* Saved data entries
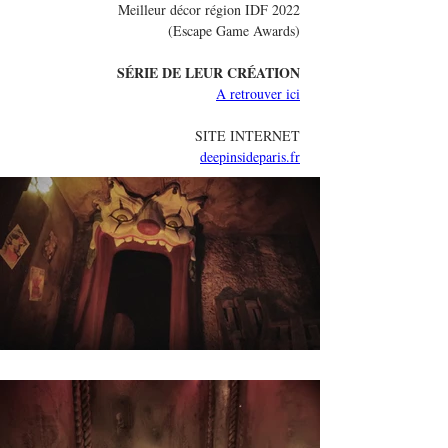
Meilleur décor région IDF 2022
(Escape Game Awards)
SÉRIE
 DE LEUR CRÉATION
A retrouver ici
SITE INTERNET
deepinsideparis.fr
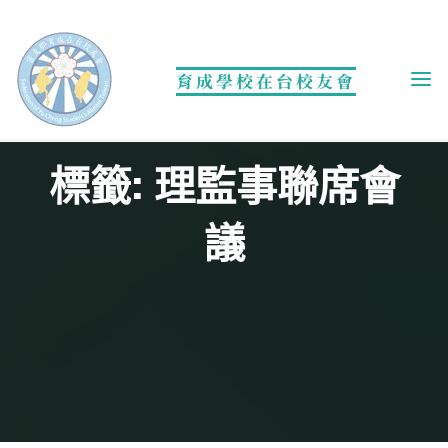
Skip
to
content
育成學校在台校友會
標籤: 理監事聯席會
議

* WORK ITEM
Write the data out again word for word; leave the pictures behind.

* EXPECTED ANSWER
Meilleur décor région IDF 2022
(Escape Game Awards)
SÉRIE
 DE LEUR CRÉATION
A retrouver ici
SITE INTERNET
deepinsideparis.fr
Skip
to
content
育成學校在台校友會
標籤: 理監事聯席會
議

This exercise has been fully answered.